The complete ranking, as of today:
- text-embedding-3-large Accuracy: 89.3% (1348/1596 points across 532 queries)
- text-embedding-3-small Accuracy: 81% (1228/1596 points across 532 queries)
- text-embedding-004 Accuracy: 80.3% (1214/1596 points across 532 queries)
- text-embedding-ada-002 Accuracy: 78.3% (1186/1596 points across 532 queries)
- thenlper-gte-large Accuracy: 73.1% (1105/1596 points across 532 queries)
- thenlper-gte-base Accuracy: 72.5% (1096/1596 points across 532 queries)
- intfloat-e5-large-v2 Accuracy: 72.1% (1085/1596 points across 532 queries)
- Qwen-Qwen3-Embedding-8B Accuracy: 71.5% (1077/1596 points across 532 queries)
- nomic-ai-nomic-embed-text-v1.5 Accuracy: 70.0% (1058/1596 points across 532 queries)
- intfloat-e5-base-v2 Accuracy: 69.4% (1049/1596 points across 532 queries)
- thenlper-gte-small Accuracy: 69.2% (1047/1596 points across 532 queries)
- Salesforce-SFR-Embedding-Mistral Accuracy: 69.0% (1039/1596 points across 532 queries)
- ibm-granite-granite-embedding-125m-english Accuracy: 68.5% (1039/1596 points across 532 queries)
- voyage-3 Accuracy: 67.0% (1015/1596 points across 532 queries)
- ibm-granite-granite-embedding-30m-english Accuracy: 65.4% (996/1596 points across 532 queries)
- ibm-granite-granite-embedding-278m-multilingual Accuracy: 64.7% (979/1596 points across 532 queries)
- intfloat-e5-small-v2 Accuracy: 63.8% (966/1596 points across 532 queries)
- ibm-granite-granite-embedding-107m-multilingual Accuracy: 61.3% (929/1596 points across 532 queries)
- sentence-transformers-all-MiniLM-L6-v2 Accuracy: 59.6% (910/1596 points across 532 queries)
- Qwen-Qwen3-Embedding-4B Accuracy: 58.9% (885/1596 points across 532 queries)
- BAAI-bge-base-en Accuracy: 56.9% (861/1596 points across 532 queries)
- Qwen-Qwen3-Embedding-0.6B Accuracy: 56.8% (855/1596 points across 532 queries)
- BAAI-bge-large-en Accuracy: 47.4% (701/1596 points across 532 queries)
- google-embeddinggemma-300m Accuracy: 46.4% (708/1596 points across 532 queries)
- BAAI-bge-small-en Accuracy: 43.4% (652/1596 points across 532 queries)

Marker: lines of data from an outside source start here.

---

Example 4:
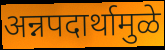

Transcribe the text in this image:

अन्नपदार्थामुळे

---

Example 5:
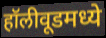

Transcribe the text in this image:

हॉलीवूडमध्ये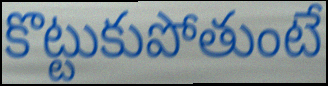
కొట్టుకుపోతుంటేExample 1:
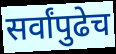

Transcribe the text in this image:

सर्वांपुढेच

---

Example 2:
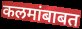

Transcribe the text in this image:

कलमांबाबत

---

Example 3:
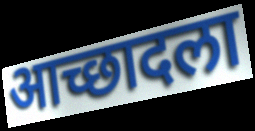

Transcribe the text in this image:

आच्छादला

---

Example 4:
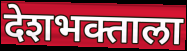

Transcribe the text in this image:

देशभक्ताला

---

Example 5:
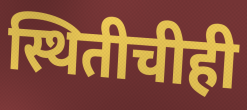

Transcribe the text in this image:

स्थितीचीही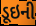
ડૂઇની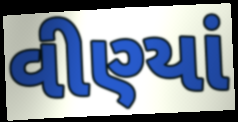
વીણ્યાંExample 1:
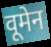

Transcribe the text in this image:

वूमेन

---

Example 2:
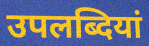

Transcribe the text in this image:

उपलब्दियां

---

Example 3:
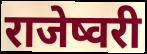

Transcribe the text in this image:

राजेष्वरी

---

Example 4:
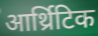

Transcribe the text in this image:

आर्थ्रिटिक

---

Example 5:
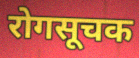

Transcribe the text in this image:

रोगसूचकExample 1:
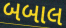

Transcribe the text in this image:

બબાલ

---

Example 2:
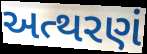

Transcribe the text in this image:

અત્થરણં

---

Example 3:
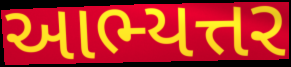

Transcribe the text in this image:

આભ્યત્તર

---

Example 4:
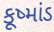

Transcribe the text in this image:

કૂષ્માંડ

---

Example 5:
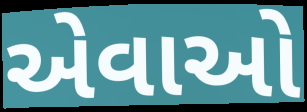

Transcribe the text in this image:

એવાઓ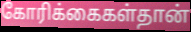
கோரிக்கைகள்தான்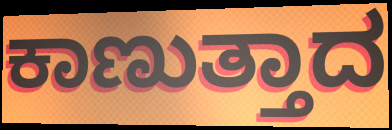
ಕಾಣುತ್ತಾದ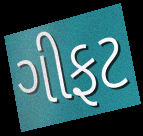
ગીફટ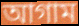
আগামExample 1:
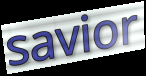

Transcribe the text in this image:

savior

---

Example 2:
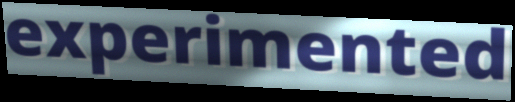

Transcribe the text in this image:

experimented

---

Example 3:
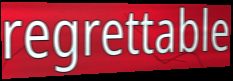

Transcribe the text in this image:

regrettable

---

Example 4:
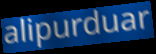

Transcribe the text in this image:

alipurduar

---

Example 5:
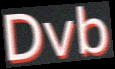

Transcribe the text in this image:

DvbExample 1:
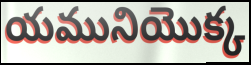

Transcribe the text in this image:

- answerdotai-ModernBERT-base Accuracy: 7.7% (116/1596 points across 532 queries)
- answerdotai-ModernBERT-large Accuracy: 7.1% (110/1596 points across 532 queries)

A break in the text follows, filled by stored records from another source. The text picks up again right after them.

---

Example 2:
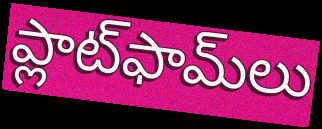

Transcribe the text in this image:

ప్లాట్‌ఫామ్‌లు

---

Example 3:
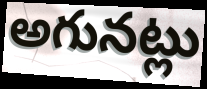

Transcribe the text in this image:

అగునట్లు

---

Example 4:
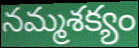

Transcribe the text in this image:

నమ్మశక్యం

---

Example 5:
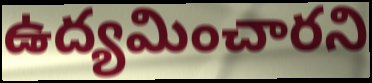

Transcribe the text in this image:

ఉద్యమించారనిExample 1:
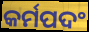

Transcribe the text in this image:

କର୍ମପଦଂ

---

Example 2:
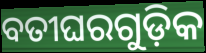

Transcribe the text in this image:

ବତୀଘରଗୁଡ଼ିକ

Meanwhile, if we sort the current MTEB leaderboard for retrieval, Qwen 8B and 4B are in spots 1 and 2 (vs spots 8 and 20 for my benchmark), and my top two ranked models (OpenAI) appear in MTEB at spots 14 and 40, respectively.
So what’s going on? I’m completely open to the answer that my methodology wrong. Or that my example queries aren’t reflective of what the benchmark is measuring for. Or anything else, really.